Well, not everyone felt that way. Not to appear immodest, but (ahem) we highlighted the reaction to the NDA filing way back in September as an example of an apparent misreading of regulatory risk.

In the "Safety First" climate dominating FDA, companies and their investors can be forgiven for looking for low-risk development strategies. Just one problem: in the current regulatory climate, there is no such thing as a low risk drug development strategy. That's why, in a presentation to Windhover's Pharmaceutical Strategic Alliances conference, we cited the Singulair/Claritin combo as an example of a drug development program that was probably higher risk than it looked. (Don't believe us? Listen to the audio and see the slides here.)

Did we have some secret source telling us details about the NDA that no one else knew? Alas, no. We tied our observation to the recent travails of some other line extensions that seemed hung up at FDA based on what can only be described as unexpected safety issues. Our example: GlaxoSmithKline/Pozen's naproxen/Imitrex combo for migraines, which had been made "approvable" twice at FDA pending more safety data.

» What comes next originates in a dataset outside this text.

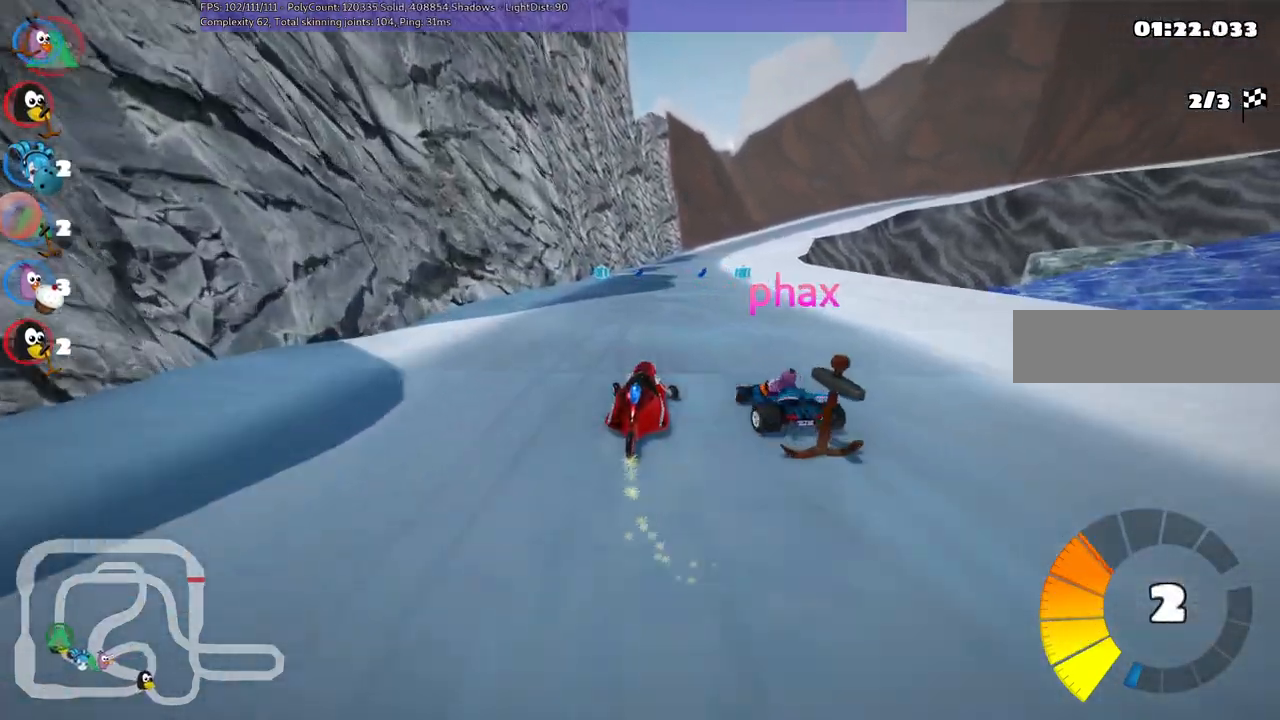
{"keys": ["left", "up"], "events": [[500, "m", "up"]]}
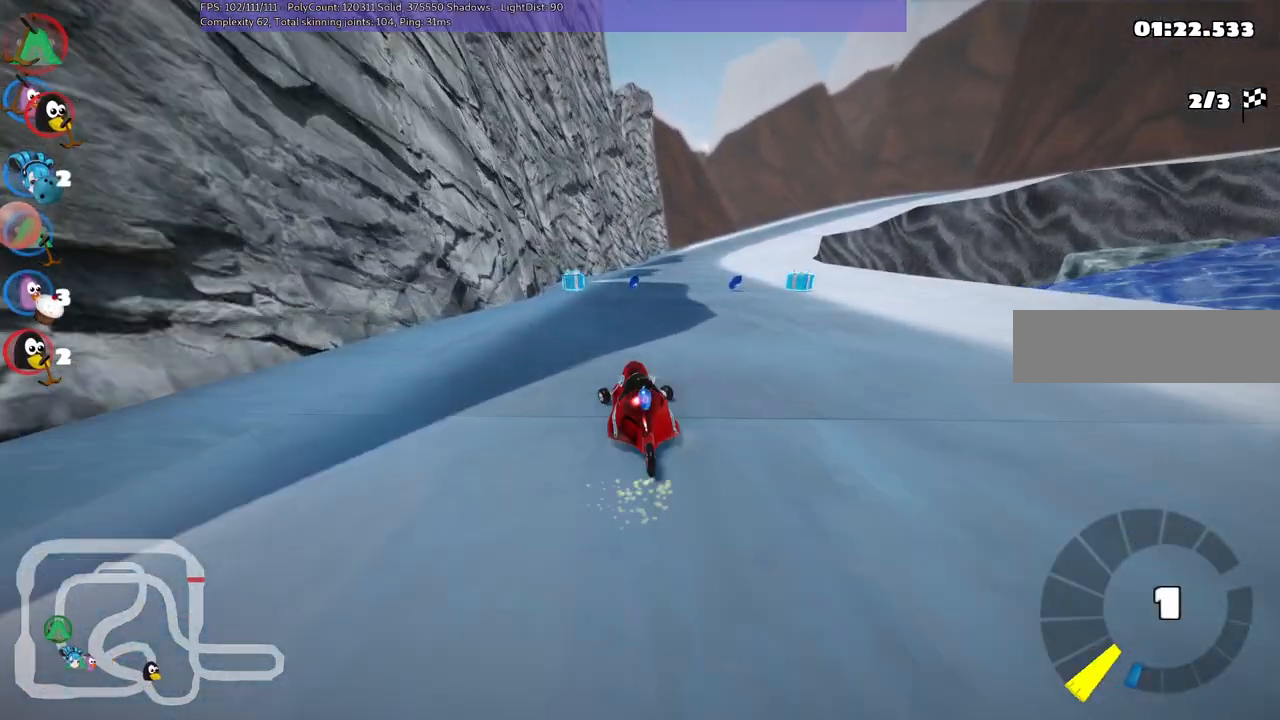
{"keys": ["right", "up"], "events": [[50, "left", "up"], [417, "right", "down"]]}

Given the many thousands of people who use those drugs in tandem already, it seemed odd that the agency needed more safety information about the fixed-dose combination--especially since it didn't accompany the "approvable" letters with any kind of warnings about the marketed products. That struck us as a clear indication that plans to market new combinations of already marketed ingredients are probably better considered low priorities for FDA, rather than low-risk development projects. And even a hint of a safety issue is sure to stall the NDA, since the reviewers know that they aren't denying anyone access to the medicine if they ask the sponsor for more data.

Merck and Schering didn't say what issues FDA raised with this combo. The Pink Sheet DAILY, however, logically connects the "not approvable" letter to a recent "early communication" issued by FDA warning of a possible association of use of the drug with suicidality. That regulatory landmine has claimed plenty of innovative products, so it is probably safe to assume it is a big factor in the setback for this combo. (We'll have much more on that theme in the next issue of The RPM Report.)

UPDATE: Logic only gets you so far. According to Merck, safety was not the issue with the Singulair/Claritin combo.

Still, the outcome is odd at best. Take Claritin, one of the safest drugs ever marketed as a prescription-only product. Add it to Singulair, one of the most widely prescribed brands today. And you get a drug that somehow can't get to market.

We'll say it again. There is no such thing as a low-risk drug development strategy.

One other thing: regulatory risk may never be low, but it also isn't infinite. That GSK/Pozen migraine drug? It was approved by FDA on the third go-around. GSK still sounds excited about its potential.